PROMPT: Print the records exactly as they are written.

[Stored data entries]
+---+

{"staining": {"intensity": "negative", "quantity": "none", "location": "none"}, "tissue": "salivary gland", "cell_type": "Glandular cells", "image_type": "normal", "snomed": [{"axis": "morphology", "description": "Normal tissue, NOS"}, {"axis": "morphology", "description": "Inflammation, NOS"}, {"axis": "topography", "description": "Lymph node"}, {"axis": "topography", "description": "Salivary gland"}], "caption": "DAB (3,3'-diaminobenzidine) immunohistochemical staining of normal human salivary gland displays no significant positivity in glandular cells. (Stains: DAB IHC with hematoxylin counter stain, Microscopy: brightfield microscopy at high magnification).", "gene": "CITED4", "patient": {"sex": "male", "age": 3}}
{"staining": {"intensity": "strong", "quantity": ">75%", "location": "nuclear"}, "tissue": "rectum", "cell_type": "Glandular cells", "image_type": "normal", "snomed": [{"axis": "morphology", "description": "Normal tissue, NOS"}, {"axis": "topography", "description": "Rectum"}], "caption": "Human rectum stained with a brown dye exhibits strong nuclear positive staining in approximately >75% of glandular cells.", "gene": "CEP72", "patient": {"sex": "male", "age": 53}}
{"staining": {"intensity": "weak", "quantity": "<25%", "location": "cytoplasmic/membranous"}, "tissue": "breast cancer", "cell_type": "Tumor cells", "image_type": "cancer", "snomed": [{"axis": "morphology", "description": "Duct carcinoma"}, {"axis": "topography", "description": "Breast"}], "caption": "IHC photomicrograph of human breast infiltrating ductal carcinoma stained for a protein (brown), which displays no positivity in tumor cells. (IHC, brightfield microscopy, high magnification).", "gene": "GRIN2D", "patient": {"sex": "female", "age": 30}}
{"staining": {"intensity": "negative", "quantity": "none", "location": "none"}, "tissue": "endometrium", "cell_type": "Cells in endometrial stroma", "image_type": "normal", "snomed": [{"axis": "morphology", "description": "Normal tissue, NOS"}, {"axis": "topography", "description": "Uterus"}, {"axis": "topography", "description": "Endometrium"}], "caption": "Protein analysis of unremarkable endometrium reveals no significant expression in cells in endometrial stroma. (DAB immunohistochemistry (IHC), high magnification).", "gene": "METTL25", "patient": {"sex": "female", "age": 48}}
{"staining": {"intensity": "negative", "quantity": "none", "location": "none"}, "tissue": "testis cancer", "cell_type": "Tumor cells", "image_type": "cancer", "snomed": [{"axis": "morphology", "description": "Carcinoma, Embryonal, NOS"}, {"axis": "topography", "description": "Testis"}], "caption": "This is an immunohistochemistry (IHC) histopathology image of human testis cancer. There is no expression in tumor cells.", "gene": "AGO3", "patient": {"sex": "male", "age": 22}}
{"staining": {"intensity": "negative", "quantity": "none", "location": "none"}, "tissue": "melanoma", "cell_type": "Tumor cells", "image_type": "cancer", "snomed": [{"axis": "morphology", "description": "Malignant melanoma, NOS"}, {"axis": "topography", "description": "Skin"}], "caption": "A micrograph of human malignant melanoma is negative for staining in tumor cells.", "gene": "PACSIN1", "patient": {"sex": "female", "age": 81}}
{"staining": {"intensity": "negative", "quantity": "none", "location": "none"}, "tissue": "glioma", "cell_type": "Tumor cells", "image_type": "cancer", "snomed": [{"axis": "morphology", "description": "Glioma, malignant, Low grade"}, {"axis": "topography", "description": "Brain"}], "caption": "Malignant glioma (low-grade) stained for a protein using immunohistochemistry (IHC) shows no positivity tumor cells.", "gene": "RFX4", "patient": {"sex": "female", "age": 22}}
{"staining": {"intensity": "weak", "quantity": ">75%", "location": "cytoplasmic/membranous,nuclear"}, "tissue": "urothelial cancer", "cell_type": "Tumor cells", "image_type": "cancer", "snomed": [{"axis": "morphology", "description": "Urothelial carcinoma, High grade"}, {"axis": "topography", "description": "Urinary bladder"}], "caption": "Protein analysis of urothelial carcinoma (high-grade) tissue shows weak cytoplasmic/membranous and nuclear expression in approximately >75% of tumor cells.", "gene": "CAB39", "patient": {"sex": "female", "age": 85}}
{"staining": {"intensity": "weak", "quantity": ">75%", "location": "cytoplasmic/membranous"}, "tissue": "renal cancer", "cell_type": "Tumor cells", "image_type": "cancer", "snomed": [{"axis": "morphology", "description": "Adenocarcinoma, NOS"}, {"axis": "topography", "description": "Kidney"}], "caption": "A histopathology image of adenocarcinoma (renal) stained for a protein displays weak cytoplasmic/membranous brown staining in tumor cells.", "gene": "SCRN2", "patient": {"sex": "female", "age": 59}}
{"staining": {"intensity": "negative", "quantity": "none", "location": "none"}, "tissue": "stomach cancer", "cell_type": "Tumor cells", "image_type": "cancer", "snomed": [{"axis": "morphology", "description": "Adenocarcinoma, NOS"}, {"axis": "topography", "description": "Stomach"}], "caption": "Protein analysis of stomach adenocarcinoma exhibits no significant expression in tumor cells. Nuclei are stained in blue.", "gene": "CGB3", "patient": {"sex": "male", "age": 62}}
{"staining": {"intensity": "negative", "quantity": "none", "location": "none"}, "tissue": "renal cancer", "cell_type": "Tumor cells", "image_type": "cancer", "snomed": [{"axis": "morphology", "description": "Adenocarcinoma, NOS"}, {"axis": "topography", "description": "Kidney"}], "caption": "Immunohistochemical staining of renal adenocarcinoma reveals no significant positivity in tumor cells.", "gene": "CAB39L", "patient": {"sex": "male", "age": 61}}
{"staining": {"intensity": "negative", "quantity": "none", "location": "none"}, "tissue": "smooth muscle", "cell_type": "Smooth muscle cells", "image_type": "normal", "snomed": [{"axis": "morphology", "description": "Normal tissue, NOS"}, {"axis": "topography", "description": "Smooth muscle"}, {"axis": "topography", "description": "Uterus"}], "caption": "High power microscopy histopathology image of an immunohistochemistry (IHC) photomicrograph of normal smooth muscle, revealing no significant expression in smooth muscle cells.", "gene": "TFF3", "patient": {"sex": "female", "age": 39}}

+---+

ANSWER TO THE PROBLEM:
{"staining": {"intensity": "negative", "quantity": "none", "location": "none"}, "tissue": "salivary gland", "cell_type": "Glandular cells", "image_type": "normal", "snomed": [{"axis": "morphology", "description": "Normal tissue, NOS"}, {"axis": "morphology", "description": "Inflammation, NOS"}, {"axis": "topography", "description": "Lymph node"}, {"axis": "topography", "description": "Salivary gland"}], "caption": "DAB (3,3'-diaminobenzidine) immunohistochemical staining of normal human salivary gland displays no significant positivity in glandular cells. (Stains: DAB IHC with hematoxylin counter stain, Microscopy: brightfield microscopy at high magnification).", "gene": "CITED4", "patient": {"sex": "male", "age": 3}}
{"staining": {"intensity": "strong", "quantity": ">75%", "location": "nuclear"}, "tissue": "rectum", "cell_type": "Glandular cells", "image_type": "normal", "snomed": [{"axis": "morphology", "description": "Normal tissue, NOS"}, {"axis": "topography", "description": "Rectum"}], "caption": "Human rectum stained with a brown dye exhibits strong nuclear positive staining in approximately >75% of glandular cells.", "gene": "CEP72", "patient": {"sex": "male", "age": 53}}
{"staining": {"intensity": "weak", "quantity": "<25%", "location": "cytoplasmic/membranous"}, "tissue": "breast cancer", "cell_type": "Tumor cells", "image_type": "cancer", "snomed": [{"axis": "morphology", "description": "Duct carcinoma"}, {"axis": "topography", "description": "Breast"}], "caption": "IHC photomicrograph of human breast infiltrating ductal carcinoma stained for a protein (brown), which displays no positivity in tumor cells. (IHC, brightfield microscopy, high magnification).", "gene": "GRIN2D", "patient": {"sex": "female", "age": 30}}
{"staining": {"intensity": "negative", "quantity": "none", "location": "none"}, "tissue": "endometrium", "cell_type": "Cells in endometrial stroma", "image_type": "normal", "snomed": [{"axis": "morphology", "description": "Normal tissue, NOS"}, {"axis": "topography", "description": "Uterus"}, {"axis": "topography", "description": "Endometrium"}], "caption": "Protein analysis of unremarkable endometrium reveals no significant expression in cells in endometrial stroma. (DAB immunohistochemistry (IHC), high magnification).", "gene": "METTL25", "patient": {"sex": "female", "age": 48}}
{"staining": {"intensity": "negative", "quantity": "none", "location": "none"}, "tissue": "testis cancer", "cell_type": "Tumor cells", "image_type": "cancer", "snomed": [{"axis": "morphology", "description": "Carcinoma, Embryonal, NOS"}, {"axis": "topography", "description": "Testis"}], "caption": "This is an immunohistochemistry (IHC) histopathology image of human testis cancer. There is no expression in tumor cells.", "gene": "AGO3", "patient": {"sex": "male", "age": 22}}
{"staining": {"intensity": "negative", "quantity": "none", "location": "none"}, "tissue": "melanoma", "cell_type": "Tumor cells", "image_type": "cancer", "snomed": [{"axis": "morphology", "description": "Malignant melanoma, NOS"}, {"axis": "topography", "description": "Skin"}], "caption": "A micrograph of human malignant melanoma is negative for staining in tumor cells.", "gene": "PACSIN1", "patient": {"sex": "female", "age": 81}}
{"staining": {"intensity": "negative", "quantity": "none", "location": "none"}, "tissue": "glioma", "cell_type": "Tumor cells", "image_type": "cancer", "snomed": [{"axis": "morphology", "description": "Glioma, malignant, Low grade"}, {"axis": "topography", "description": "Brain"}], "caption": "Malignant glioma (low-grade) stained for a protein using immunohistochemistry (IHC) shows no positivity tumor cells.", "gene": "RFX4", "patient": {"sex": "female", "age": 22}}
{"staining": {"intensity": "weak", "quantity": ">75%", "location": "cytoplasmic/membranous,nuclear"}, "tissue": "urothelial cancer", "cell_type": "Tumor cells", "image_type": "cancer", "snomed": [{"axis": "morphology", "description": "Urothelial carcinoma, High grade"}, {"axis": "topography", "description": "Urinary bladder"}], "caption": "Protein analysis of urothelial carcinoma (high-grade) tissue shows weak cytoplasmic/membranous and nuclear expression in approximately >75% of tumor cells.", "gene": "CAB39", "patient": {"sex": "female", "age": 85}}
{"staining": {"intensity": "weak", "quantity": ">75%", "location": "cytoplasmic/membranous"}, "tissue": "renal cancer", "cell_type": "Tumor cells", "image_type": "cancer", "snomed": [{"axis": "morphology", "description": "Adenocarcinoma, NOS"}, {"axis": "topography", "description": "Kidney"}], "caption": "A histopathology image of adenocarcinoma (renal) stained for a protein displays weak cytoplasmic/membranous brown staining in tumor cells.", "gene": "SCRN2", "patient": {"sex": "female", "age": 59}}
{"staining": {"intensity": "negative", "quantity": "none", "location": "none"}, "tissue": "stomach cancer", "cell_type": "Tumor cells", "image_type": "cancer", "snomed": [{"axis": "morphology", "description": "Adenocarcinoma, NOS"}, {"axis": "topography", "description": "Stomach"}], "caption": "Protein analysis of stomach adenocarcinoma exhibits no significant expression in tumor cells. Nuclei are stained in blue.", "gene": "CGB3", "patient": {"sex": "male", "age": 62}}
{"staining": {"intensity": "negative", "quantity": "none", "location": "none"}, "tissue": "renal cancer", "cell_type": "Tumor cells", "image_type": "cancer", "snomed": [{"axis": "morphology", "description": "Adenocarcinoma, NOS"}, {"axis": "topography", "description": "Kidney"}], "caption": "Immunohistochemical staining of renal adenocarcinoma reveals no significant positivity in tumor cells.", "gene": "CAB39L", "patient": {"sex": "male", "age": 61}}
{"staining": {"intensity": "negative", "quantity": "none", "location": "none"}, "tissue": "smooth muscle", "cell_type": "Smooth muscle cells", "image_type": "normal", "snomed": [{"axis": "morphology", "description": "Normal tissue, NOS"}, {"axis": "topography", "description": "Smooth muscle"}, {"axis": "topography", "description": "Uterus"}], "caption": "High power microscopy histopathology image of an immunohistochemistry (IHC) photomicrograph of normal smooth muscle, revealing no significant expression in smooth muscle cells.", "gene": "TFF3", "patient": {"sex": "female", "age": 39}}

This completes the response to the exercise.